* _PROVIDED DATA_:

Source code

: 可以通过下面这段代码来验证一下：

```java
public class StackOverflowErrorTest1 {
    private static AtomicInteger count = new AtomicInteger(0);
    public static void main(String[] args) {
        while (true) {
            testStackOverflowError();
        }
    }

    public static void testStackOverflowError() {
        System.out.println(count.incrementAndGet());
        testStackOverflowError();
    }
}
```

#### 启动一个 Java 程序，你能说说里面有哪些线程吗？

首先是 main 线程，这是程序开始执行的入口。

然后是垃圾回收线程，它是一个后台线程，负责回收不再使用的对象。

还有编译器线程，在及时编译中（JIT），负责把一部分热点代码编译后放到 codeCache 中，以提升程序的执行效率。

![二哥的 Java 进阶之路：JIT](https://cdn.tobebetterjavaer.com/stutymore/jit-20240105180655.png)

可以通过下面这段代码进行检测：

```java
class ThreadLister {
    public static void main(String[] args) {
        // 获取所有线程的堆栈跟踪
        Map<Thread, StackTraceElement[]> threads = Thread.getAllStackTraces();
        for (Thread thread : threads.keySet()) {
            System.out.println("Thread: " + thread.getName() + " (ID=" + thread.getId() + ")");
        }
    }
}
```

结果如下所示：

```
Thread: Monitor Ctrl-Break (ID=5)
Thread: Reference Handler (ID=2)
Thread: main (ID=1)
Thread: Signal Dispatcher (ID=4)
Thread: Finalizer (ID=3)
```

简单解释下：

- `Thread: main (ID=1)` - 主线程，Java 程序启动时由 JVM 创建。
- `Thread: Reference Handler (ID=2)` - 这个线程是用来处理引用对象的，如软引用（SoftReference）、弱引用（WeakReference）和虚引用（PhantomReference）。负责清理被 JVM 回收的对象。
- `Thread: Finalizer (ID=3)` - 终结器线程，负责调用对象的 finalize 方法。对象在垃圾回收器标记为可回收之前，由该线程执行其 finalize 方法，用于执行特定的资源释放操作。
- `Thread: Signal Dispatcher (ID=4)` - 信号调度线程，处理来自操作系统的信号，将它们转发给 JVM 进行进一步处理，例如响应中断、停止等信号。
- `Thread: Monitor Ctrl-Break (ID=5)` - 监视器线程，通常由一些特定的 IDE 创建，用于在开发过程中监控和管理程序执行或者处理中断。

* _WORK TO COMPLETE_:
Across the listing above, tally the lines that include "Break". Only the total is wanted.

* _ANSWER BOX_:
2